# Harness that doesn't rub?



## Sienna's Mom (Oct 23, 2007)

We used the Gentle Leader for Sienna when she was much younger, but after a while it started to make a mark across her nose! We've been using the prong collar for quite a while now and really like it, problem is it's rubbed/pulled off much of the fur around her collar line!

I want to try the Sense-ation or Sense-ible but I seem to remember that we did try the Eazy Walk or something similar and it started rubbing under her front legs (leg pits?/arm pits?LOL)

Any help would be appreciated!  I'm sure Sienna would love to be rid of the prongs, but I do want to be able to control her, especially when we drop/pick up my 8 year old son from Aftercare with all the other kids around who crowd around and want to pet her (she gets excited, but is good)


----------



## fostermom (Sep 6, 2007)

I have used the easy walk harness for almost a year now. Jasmine has had issues with it rubbing, but it's not a problem if I hook the leash to the harness and then her collar. We also bought one of those fuzzy seatbelt covers and use that across her chest.

I wrote Gentle Leader to comment on it and they said that as long as the dog continues to pull, the straps will become too loose and can rub. I only have this problem with Jasmine and she is the "leader" of the pack on the walks. She doesn't pull much, but enough to loosen the straps. The boys never pull.


----------



## FlyingQuizini (Oct 24, 2006)

If you like how the Gentle LEader worked, but are just bothered by the nose issue, get some mole skin and stick a piece on the inside of the nose strap.

I suppose you could do the same with a harness. It's self stick. Dr. Scholl makes it.


----------



## paula bedard (Feb 5, 2008)

I have a no-pull harness for Ike that I got at Walmart. It has cushioned covers that travel up and down the straps that go under the front legs so you can position the straps not to rub. I've been through 2 already, because he outgrew the first one. They are very inexpensive. I don't have the box any longer, so don't remember the name. Petco carries them as well.


----------



## Oaklys Dad (Dec 28, 2005)

paula bedard said:


> I have a no-pull harness for Ike that I got at Walmart. It has cushioned covers that travel up and down the straps that go under the front legs so you can position the straps not to rub. I've been through 2 already, because he outgrew the first one. They are very inexpensive. I don't have the box any longer, so don't remember the name. Petco carries them as well.

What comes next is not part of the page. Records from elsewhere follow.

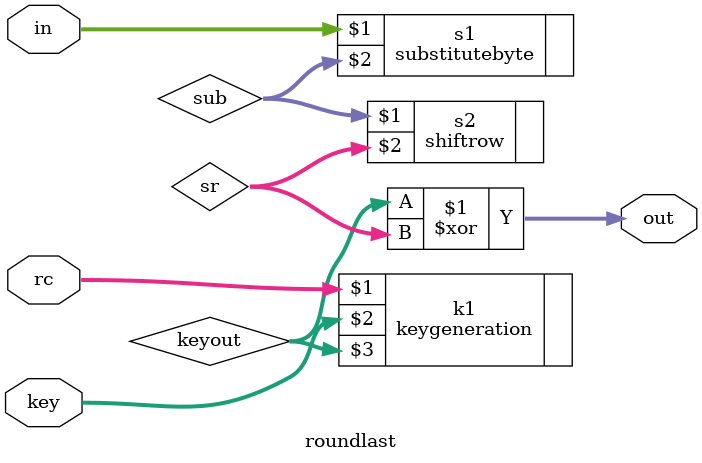
<source format=v>
`timescale 1ns / 1ps
module roundlast(
    input [3:0]rc,
    input [127 :0] in ,
    input [127: 0 ] key,
    output [127: 0]out
    );

wire [127: 0] sub , sr , keyout ;
	 keygeneration k1 (rc, key,keyout);
	 substitutebyte s1 (in , sub) ; 
	 shiftrow s2 (sub, sr) ;
	 assign out  = keyout ^ sr; 
endmodule

</source>
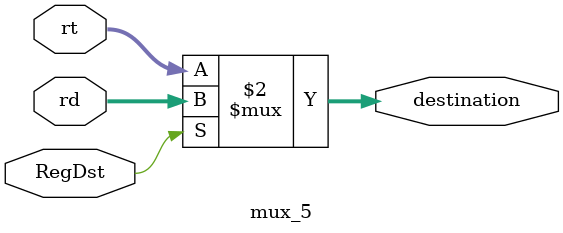
<source format=v>
`timescale 1ns / 1ps


module mux_5(RegDst, rt,rd,destination);
input RegDst;
input[4:0] rt,rd;
output wire[4:0] destination;
      
assign destination = (RegDst == 1'b1)? rd: rt;
endmodule

</source>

Was that a Sporn harness by chance. I got one for Caue when I injured my ankle and knee to ease the stress on me. I came with fleece type covers that covered the straps that go under the front legs. It worked OK but lately I've just been using his martingale for walks and trying to pay more attention to his pulling.


----------



## paula bedard (Feb 5, 2008)

Oaklys Dad said:


> Was that a Sporn harness by chance. I got one for Caue when I injured my ankle and knee to ease the stress on me. I came with fleece type covers that covered the straps that go under the front legs. It worked OK but lately I've just been using his martingale for walks and trying to pay more attention to his pulling.


I really can't remember the name and it's not on the harness. I pulled the tag off. I've seen it at Walmart and Petco. It is sold in a narrow rectangular box like an umbrella would be packaged. I paid less than 20$ for each. I actually work with Ike and he Heels very well for me. My husband doesn't have the patience and uses the harness for walks. It comes in handy for outings where he gets excited.


----------